BERLIN — Like many good Veterans Day celebrations, the one in central Berlin on Sunday featured feats of strength. A former naval boatswain named Peter Christian Duszynski pulled on a heavy bulletproof vest and reeled off nine flawless chin-ups. When he got stuck on the 10th, the crowd laughed and cheered him on.

For Duszynski, the reception was welcome. Unlike Americans, British and others, Germans rarely show warm public support for former or active service members. The nation remains deeply ashamed of its Nazi past. Until Sunday, it had not celebrated an official Veterans Day since it reunified at the end of the Cold War.

That reticence has been an obstacle as German leaders try to rebuild military strength, in order to counter a hostile Russia and hedge against a shrinking U.S. security umbrella. Officials are trying to recruit 60,000 new soldiers on short notice. They need more than money to do it.

They need the country to start appreciating its armed forces again.

That is why, in the shadow of Berlin’s parliament building, officials staged a main-event veterans’ celebration Sunday. Across Germany, there were hundreds of festivities, including more fairs, communal breakfasts, bicycle races, hiking treks and photo exhibitions.

“The soldiers are there, but they are usually not seen,” said Duszynski, 35, who had missions in the Mediterranean and elsewhere. “I think it’s important that we take steps to become more visible.”

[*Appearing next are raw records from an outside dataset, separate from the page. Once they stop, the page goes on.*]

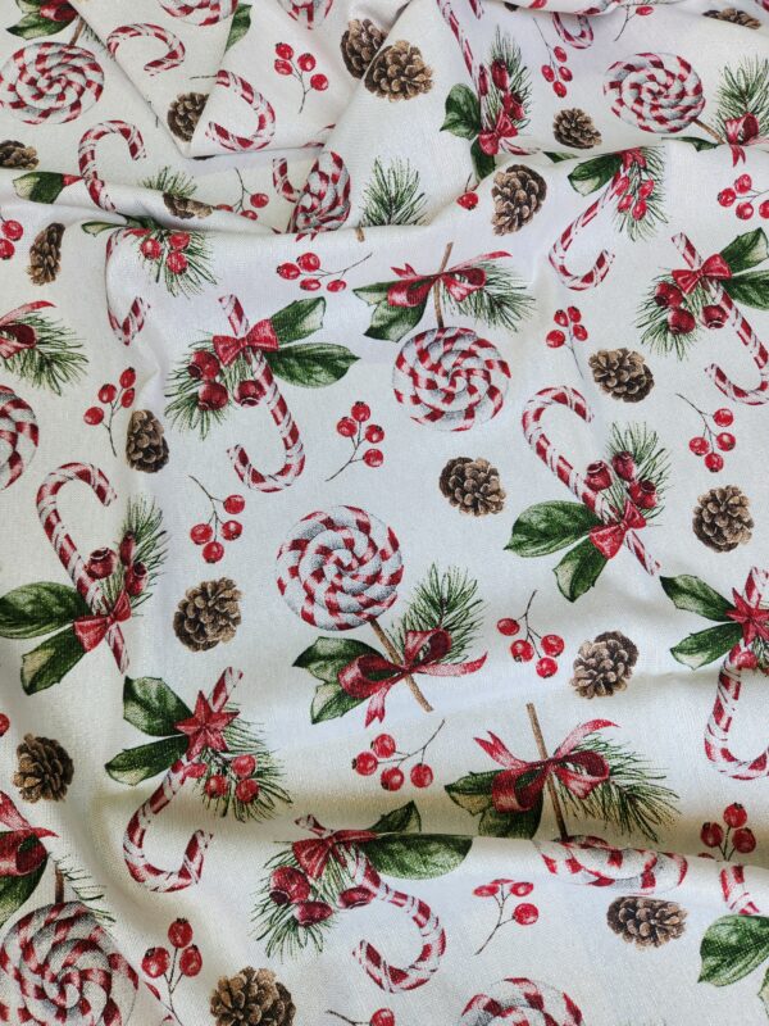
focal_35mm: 23
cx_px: 384
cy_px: 513
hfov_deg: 58.9
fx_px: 681
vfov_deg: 73.9
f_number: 1.8
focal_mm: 5.4
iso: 50
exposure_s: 1/120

Defense Minister Boris Pistorius told revelers Sunday night in Berlin that support for veterans had been “seriously neglected in our country in recent decades, if not completely ignored.”

Pistorius said it was important to create a “framework for showing appreciation, gratitude and respect to those who are willing, when it matters, to risk the greatest good, their health or even their lives, so that we can continue to live in freedom, peace and security in this country in the future.”

German leaders are poised to increase security spending drastically in the years to come, reaching as high as 5% of the country’s annual economic output — the level that President Donald Trump has pushed NATO allies to hit.

Still, the Defense Ministry sees public buy-in as essential in finding the additional recruits the Bundeswehr, or armed forces, will need to meet a new NATO commitment.

“The women and men who serve or have served in the armed forces deserve our gratitude, recognition and respect,” German Chancellor Friedrich Merz said in a written statement Sunday, though he missed the celebrations to travel to a Group of 7 summit in Canada.

“This service to our country belongs at the heart of our society,” Merz said.

That sentiment was widely echoed on a hot, humid Sunday in Berlin, where many current and former soldiers and their families gathered to show their pride, talk shop and just hang out.

Germany’s military has mostly been involved in international peacekeeping since reunification in 1990.

It has lost only 119 soldiers since then, a small fraction of America’s military casualties in that time, but painful nonetheless for the nation and its service members.

Bodo von Henning auf Schönhoff, 42, who served 10 years as a military police officer, rode in a motorcycle tribute convoy honoring fallen soldiers. He drew a name of a soldier to honor, and it was someone he knew: Daniel Wirth.

“That name had been with me for years,” von Henning auf Schönhoff said.

Besides the chin-up competition, the festival Sunday included speeches, dance numbers and musical acts.

It also called in some big-name help from countries with more experience honoring their veterans.

There was an interview with Canadian singer and photographer Bryan Adams about his photos of British service members who had been wounded in combat. The pictures were exhibited in the halls of parliament.

Organizers also showed a short video from Prince Harry, who founded the Invictus Games, in which wounded veterans compete internationally.

He commended Germany for showing “the world how memory, accountability and unity can be turned into strength.”

A small group of protesters briefly interrupted the celebration, but they were quickly shut down.

Many veterans avoided the loud front-stage area in Berlin, instead preferring the relative quiet of the fair away from the official program.

Former and active soldiers at the festivities often said that they had noticed a general positive shift in public attitudes toward the military that went well beyond the official celebrations.

“Of course, there is a different appreciation today because now the general public is naturally more concerned that their freedom could be attacked by external influences,” said Matthias Gillet, 53, a former officer in the military who enlisted shortly after Germany unified in 1990, and who remained in the reserves after he retired.

Joel Weissenborn, 29, who spent years as an elite paratrooper in almost every conflict the army has been involved with, says he notices a difference in attitudes when he goes around Germany in uniform.

“Sometimes,” he said, almost in disbelief, “people will actually thank me for my service.”